The whole exercise is very curious. One can see the hand of interests that normally oppose pro-life legislation trading their support for the Human Being definition at the price of an exception which will negate the value of the Human Being definition. The net effect in the end is likely to advance what are generally viewed as culture of death objectives.
We had a similar experience in North Carolina some years ago during a legislative session in which a bill to criminalize assisted suicide was introduced that contained a number of “third path” euthanasia safe harbor exceptions. When LifeTree fought against the exceptions and eventually persuaded the committee chair to propose a redraft which eliminated most of them, the culture of death lobbyists who had previously supported the bill withdrew their support and the idea and the legislation died in committee.
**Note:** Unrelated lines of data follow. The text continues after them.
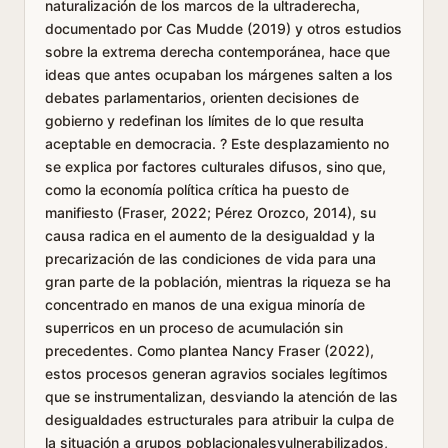
naturalización de los marcos de la ultraderecha,
documentado por Cas Mudde (2019) y otros estudios
sobre la extrema derecha contemporánea, hace que
ideas que antes ocupaban los márgenes salten a los
debates parlamentarios, orienten decisiones de
gobierno y redefinan los límites de lo que resulta
aceptable en democracia. ? Este desplazamiento no
se explica por factores culturales difusos, sino que,
como la economía política crítica ha puesto de
manifiesto (Fraser, 2022; Pérez Orozco, 2014), su
causa radica en el aumento de la desigualdad y la
precarización de las condiciones de vida para una
gran parte de la población, mientras la riqueza se ha
concentrado en manos de una exigua minoría de
superricos en un proceso de acumulación sin
precedentes. Como plantea Nancy Fraser (2022),
estos procesos generan agravios sociales legítimos
que se instrumentalizan, desviando la atención de las
desigualdades estructurales para atribuir la culpa de
la situación a grupos poblacionalesvulnerabilizados,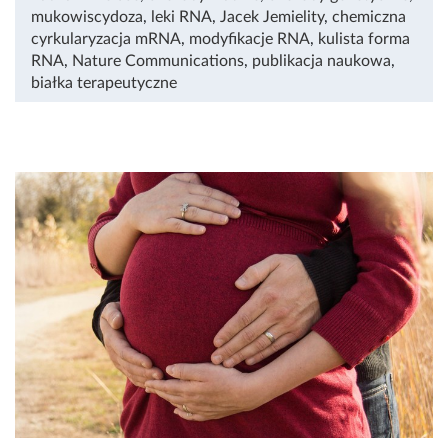
mukowiscydoza
,
leki RNA
,
Jacek Jemielity
,
chemiczna
cyrkularyzacja mRNA
,
modyfikacje RNA
,
kulista forma
RNA
,
Nature Communications
,
publikacja naukowa
,
białka terapeutyczne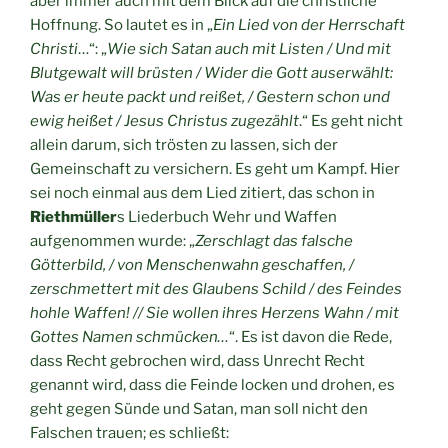
aber immer auch mit dem Blick auf die christliche
Hoffnung. So lautet es in „
Ein Lied von der Herrschaft
Christi
…“: „
Wie sich Satan auch mit Listen / Und mit
Blutgewalt will brüsten / Wider die Gott auserwählt:
Was er heute packt und reißet, / Gestern schon und
ewig heißet / Jesus Christus zugezählt
.“ Es geht nicht
allein darum, sich trösten zu lassen, sich der
Gemeinschaft zu versichern. Es geht um Kampf. Hier
sei noch einmal aus dem Lied zitiert, das schon in
Riethmüller
s Liederbuch Wehr und Waffen
aufgenommen wurde: „
Zerschlagt das falsche
Götterbild, / von Menschenwahn geschaffen, /
zerschmettert mit des Glaubens Schild / des Feindes
hohle Waffen! // Sie wollen ihres Herzens Wahn / mit
Gottes Namen schmücken…
“. Es ist davon die Rede,
dass Recht gebrochen wird, dass Unrecht Recht
genannt wird, dass die Feinde locken und drohen, es
geht gegen Sünde und Satan, man soll nicht den
Falschen trauen; es schließt: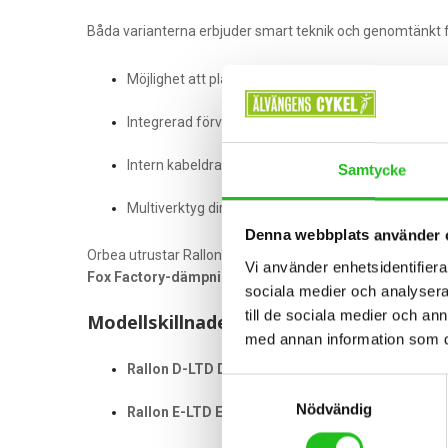
Båda varianterna erbjuder smart teknik och genomtänkt f
Möjlighet att placera extra vikter låg i ramen för änn
Integrerad förvaring i ramen
Intern kabeldragning
Samtycke
Multiverktyg direkt i ramen
Denna webbplats använder 
Orbea utrustar Rallon med komponenter i toppklass:
Vi använder enhetsidentifierar
Fox Factory-dämpning, Shimano-bromsar, MAXXIS-dä
sociala medier och analysera 
till de sociala medier och a
Modellskillnader
med annan information som du 
Rallon D-LTD DH
– Fox 40 Factory, Shimano Saint
Samtyckesval
Nödvändig
Rallon E-LTD Enduro
– Fox 38 Factory, SRAM X0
HB 1450 has passed the North Dakota House and will be considered by its Senate in the very near future. If legislation is to be truly Pro-Life, its advocates must firmly refuse to permit culture of death exceptions, including back door “safe harbors” achieved with end-of-life language, which dilute to the point of elimination whatever positive effect the newly enacted definition of Human Being might otherwise achieve, both at the beginning and at the end of life. We should not delude ourselves that we are making progress by making compromises which permit the enactment of bills such as North Dakota HB 1450.
Human life is a sacred gift from God. The third chapter in John Paul II’s encyclical letter on the Gospel of Life makes it very clear that “laws which legitimize the direct killing of innocent human beings through abortion or euthanasia are in complete opposition to the inviolable right to life proper to every individual.” He says further that “it is therefore never licit…to take part in a propaganda campaign in favour of such a law or vote for it.” When one comprehends the entirety of North Dakota HB 1450, one cannot campaign or vote for it while remaining faithful to the Gospel of Life.